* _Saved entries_

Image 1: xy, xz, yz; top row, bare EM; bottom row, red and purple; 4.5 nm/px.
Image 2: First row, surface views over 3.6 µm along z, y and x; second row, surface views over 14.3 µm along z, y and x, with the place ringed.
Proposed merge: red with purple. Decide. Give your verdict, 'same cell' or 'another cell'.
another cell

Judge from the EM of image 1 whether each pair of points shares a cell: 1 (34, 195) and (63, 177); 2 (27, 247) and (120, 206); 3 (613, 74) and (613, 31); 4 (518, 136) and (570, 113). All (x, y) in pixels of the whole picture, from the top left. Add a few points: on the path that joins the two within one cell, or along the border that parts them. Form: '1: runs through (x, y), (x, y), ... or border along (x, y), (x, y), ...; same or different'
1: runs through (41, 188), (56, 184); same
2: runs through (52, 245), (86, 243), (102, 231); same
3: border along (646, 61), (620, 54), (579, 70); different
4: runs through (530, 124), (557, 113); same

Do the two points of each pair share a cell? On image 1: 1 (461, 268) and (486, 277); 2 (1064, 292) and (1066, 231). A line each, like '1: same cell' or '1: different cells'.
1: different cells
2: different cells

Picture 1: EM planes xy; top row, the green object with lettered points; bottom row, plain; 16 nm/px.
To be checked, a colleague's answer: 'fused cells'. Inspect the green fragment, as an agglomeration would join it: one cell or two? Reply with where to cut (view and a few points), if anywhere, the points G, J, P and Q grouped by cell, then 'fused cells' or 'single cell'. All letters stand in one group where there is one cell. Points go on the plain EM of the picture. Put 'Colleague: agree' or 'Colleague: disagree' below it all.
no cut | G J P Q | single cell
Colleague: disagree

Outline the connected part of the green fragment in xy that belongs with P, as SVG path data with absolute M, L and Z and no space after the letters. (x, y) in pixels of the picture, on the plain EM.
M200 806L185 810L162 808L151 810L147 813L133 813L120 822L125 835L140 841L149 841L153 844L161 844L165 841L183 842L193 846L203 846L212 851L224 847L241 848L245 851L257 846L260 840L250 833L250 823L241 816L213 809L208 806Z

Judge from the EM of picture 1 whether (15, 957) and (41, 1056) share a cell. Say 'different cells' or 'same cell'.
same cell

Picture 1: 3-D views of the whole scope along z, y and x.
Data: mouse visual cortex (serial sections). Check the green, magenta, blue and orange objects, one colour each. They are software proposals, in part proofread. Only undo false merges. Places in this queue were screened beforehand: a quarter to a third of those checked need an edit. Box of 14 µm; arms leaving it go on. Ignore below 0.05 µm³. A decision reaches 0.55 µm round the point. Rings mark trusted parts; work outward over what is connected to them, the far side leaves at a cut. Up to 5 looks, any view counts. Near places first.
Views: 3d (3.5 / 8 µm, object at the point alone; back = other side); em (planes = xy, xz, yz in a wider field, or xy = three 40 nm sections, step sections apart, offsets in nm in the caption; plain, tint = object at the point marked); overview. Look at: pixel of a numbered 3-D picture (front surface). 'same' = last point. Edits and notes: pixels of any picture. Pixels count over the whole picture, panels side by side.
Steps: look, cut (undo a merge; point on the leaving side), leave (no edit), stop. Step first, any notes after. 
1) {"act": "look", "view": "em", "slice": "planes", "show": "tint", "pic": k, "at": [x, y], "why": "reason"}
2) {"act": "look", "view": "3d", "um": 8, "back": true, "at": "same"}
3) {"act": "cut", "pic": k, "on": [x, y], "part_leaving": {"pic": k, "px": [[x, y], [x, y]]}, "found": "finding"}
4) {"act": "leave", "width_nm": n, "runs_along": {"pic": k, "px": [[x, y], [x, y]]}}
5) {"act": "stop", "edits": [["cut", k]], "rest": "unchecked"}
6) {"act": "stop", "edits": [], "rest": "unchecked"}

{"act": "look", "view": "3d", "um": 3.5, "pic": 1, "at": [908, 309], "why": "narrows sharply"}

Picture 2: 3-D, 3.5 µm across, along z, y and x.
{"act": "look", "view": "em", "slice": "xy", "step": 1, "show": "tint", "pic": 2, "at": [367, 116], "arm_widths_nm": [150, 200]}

* _Required work_
All of the data above should be reproduced verbatim.

* _Task result_
Image 1: xy, xz, yz; top row, bare EM; bottom row, red and purple; 4.5 nm/px.
Image 2: First row, surface views over 3.6 µm along z, y and x; second row, surface views over 14.3 µm along z, y and x, with the place ringed.
Proposed merge: red with purple. Decide. Give your verdict, 'same cell' or 'another cell'.
another cell

Judge from the EM of image 1 whether each pair of points shares a cell: 1 (34, 195) and (63, 177); 2 (27, 247) and (120, 206); 3 (613, 74) and (613, 31); 4 (518, 136) and (570, 113). All (x, y) in pixels of the whole picture, from the top left. Add a few points: on the path that joins the two within one cell, or along the border that parts them. Form: '1: runs through (x, y), (x, y), ... or border along (x, y), (x, y), ...; same or different'
1: runs through (41, 188), (56, 184); same
2: runs through (52, 245), (86, 243), (102, 231); same
3: border along (646, 61), (620, 54), (579, 70); different
4: runs through (530, 124), (557, 113); same

Do the two points of each pair share a cell? On image 1: 1 (461, 268) and (486, 277); 2 (1064, 292) and (1066, 231). A line each, like '1: same cell' or '1: different cells'.
1: different cells
2: different cells

Picture 1: EM planes xy; top row, the green object with lettered points; bottom row, plain; 16 nm/px.
To be checked, a colleague's answer: 'fused cells'. Inspect the green fragment, as an agglomeration would join it: one cell or two? Reply with where to cut (view and a few points), if anywhere, the points G, J, P and Q grouped by cell, then 'fused cells' or 'single cell'. All letters stand in one group where there is one cell. Points go on the plain EM of the picture. Put 'Colleague: agree' or 'Colleague: disagree' below it all.
no cut | G J P Q | single cell
Colleague: disagree

Outline the connected part of the green fragment in xy that belongs with P, as SVG path data with absolute M, L and Z and no space after the letters. (x, y) in pixels of the picture, on the plain EM.
M200 806L185 810L162 808L151 810L147 813L133 813L120 822L125 835L140 841L149 841L153 844L161 844L165 841L183 842L193 846L203 846L212 851L224 847L241 848L245 851L257 846L260 840L250 833L250 823L241 816L213 809L208 806Z

Judge from the EM of picture 1 whether (15, 957) and (41, 1056) share a cell. Say 'different cells' or 'same cell'.
same cell

Picture 1: 3-D views of the whole scope along z, y and x.
Data: mouse visual cortex (serial sections). Check the green, magenta, blue and orange objects, one colour each. They are software proposals, in part proofread. Only undo false merges. Places in this queue were screened beforehand: a quarter to a third of those checked need an edit. Box of 14 µm; arms leaving it go on. Ignore below 0.05 µm³. A decision reaches 0.55 µm round the point. Rings mark trusted parts; work outward over what is connected to them, the far side leaves at a cut. Up to 5 looks, any view counts. Near places first.
Views: 3d (3.5 / 8 µm, object at the point alone; back = other side); em (planes = xy, xz, yz in a wider field, or xy = three 40 nm sections, step sections apart, offsets in nm in the caption; plain, tint = object at the point marked); overview. Look at: pixel of a numbered 3-D picture (front surface). 'same' = last point. Edits and notes: pixels of any picture. Pixels count over the whole picture, panels side by side.
Steps: look, cut (undo a merge; point on the leaving side), leave (no edit), stop. Step first, any notes after. 
1) {"act": "look", "view": "em", "slice": "planes", "show": "tint", "pic": k, "at": [x, y], "why": "reason"}
2) {"act": "look", "view": "3d", "um": 8, "back": true, "at": "same"}
3) {"act": "cut", "pic": k, "on": [x, y], "part_leaving": {"pic": k, "px": [[x, y], [x, y]]}, "found": "finding"}
4) {"act": "leave", "width_nm": n, "runs_along": {"pic": k, "px": [[x, y], [x, y]]}}
5) {"act": "stop", "edits": [["cut", k]], "rest": "unchecked"}
6) {"act": "stop", "edits": [], "rest": "unchecked"}

{"act": "look", "view": "3d", "um": 3.5, "pic": 1, "at": [908, 309], "why": "narrows sharply"}

Picture 2: 3-D, 3.5 µm across, along z, y and x.
{"act": "look", "view": "em", "slice": "xy", "step": 1, "show": "tint", "pic": 2, "at": [367, 116], "arm_widths_nm": [150, 200]}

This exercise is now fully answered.